The query returns the following result:

+---------------+---------+-----------------+
| CONTINENT     | COUNTRY | CITY            |
|---------------+---------+-----------------|
| Europe        | France  | [               |
|               |         |   "Paris",      |
|               |         |   "Nice",       |
|               |         |   "Marseilles", |
|               |         |   "Cannes"      |
|               |         | ]               |
|---------------+---------+-----------------|
| Europe        | Greece  | [               |
|               |         |   "Athens",     |
|               |         |   "Piraeus",    |
|               |         |   "Hania",      |
|               |         |   "Heraklion",  |
|               |         |   "Rethymnon",  |
|               |         |   "Fira"        |
|               |         | ]               |
|---------------+---------+-----------------|
| North America | Canada  | [               |
|               |         |   "Toronto",    |
|               |         |   "Vancouver",  |
|               |         |   "St. John's", |
|               |         |   "Saint John", |
|               |         |   "Montreal",   |
|               |         |   "Halifax",    |
|               |         |   "Winnipeg",   |
|               |         |   "Calgary",    |
|               |         |   "Saskatoon",  |
|               |         |   "Ottawa",     |
|               |         |   "Yellowknife" |
|               |         | ]               |
+---------------+---------+-----------------+
Copy

Step 5: Unload the table

Unload the CITIES table into another Parquet file.

Note

By default, Snowflake optimizes table columns in unloaded Parquet data files by setting the smallest precision that accepts all of the values. If you prefer consistent output file schema determined by the “logical” column data types (i.e. the types in the unload SQL query or source table), set the ENABLE_UNLOAD_PHYSICAL_TYPE_OPTIMIZATION session parameter to FALSE.

copy into @sf_tut_stage/out/parquet_
from (select continent,
             country,
             c.value::string as city
     from cities,
          lateral flatten(input => city) c)
  file_format = (type = 'parquet')
  header = true;
Copy

Note the following:

  • The file_format = (type = 'parquet') specifies parquet as the format of the data file on the stage.

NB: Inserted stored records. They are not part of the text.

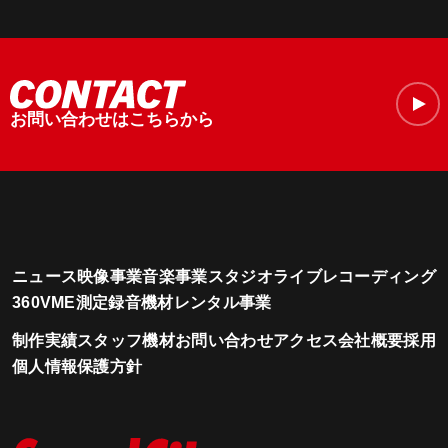
お問い合わせはこちらから
ニュース
映像事業
音楽事業
スタジオ
ライブレコーディング
360VME測定
録音機材レンタル事業
制作実績
スタッフ
機材
お問い合わせ
アクセス
会社概要
採用
個人情報保護方針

When the Parquet file type is specified, the COPY INTO <location> command unloads data to a single column by default.

  • The header=true option directs the command to retain the column names in the output file.

  • In the nested SELECT query:

    • The FLATTEN function first flattens the city column array elements into separate columns.

    • The LATERAL modifier joins the output of the FLATTEN function with information outside of the object - in this example, the continent and country.

Execute the following query to verify data is copied into staged Parquet file.

select t.$1 from @sf_tut_stage/out/ t;
Copy

The query returns the following results (only partial result is shown):

+---------------------------------+
| $1                              |
|---------------------------------|
| {                               |
|   "CITY": "Paris",              |
|   "CONTINENT": "Europe",        |
|   "COUNTRY": "France"           |
| }                               |
|---------------------------------|
| {                               |
|   "CITY": "Nice",               |
|   "CONTINENT": "Europe",        |
|   "COUNTRY": "France"           |
| }                               |
|---------------------------------|
| {                               |
|   "CITY": "Marseilles",         |
|   "CONTINENT": "Europe",        |
|   "COUNTRY": "France"           |
| }                               |
+---------------------------------+
Copy

Step 6: Remove the successfully copied data files

After you verify that you successfully copied data from your stage into the tables, you can remove data files from the internal stage using the REMOVE command to save on data storage.

REMOVE @sf_tut_stage/cities.parquet;
Copy

Step 7: Clean up

Execute the following DROP <object> commands to return your system to its state before you began the tutorial:

DROP DATABASE IF EXISTS mydatabase;
DROP WAREHOUSE IF EXISTS mywarehouse;
Copy

Dropping the database automatically removes all child database objects such as tables.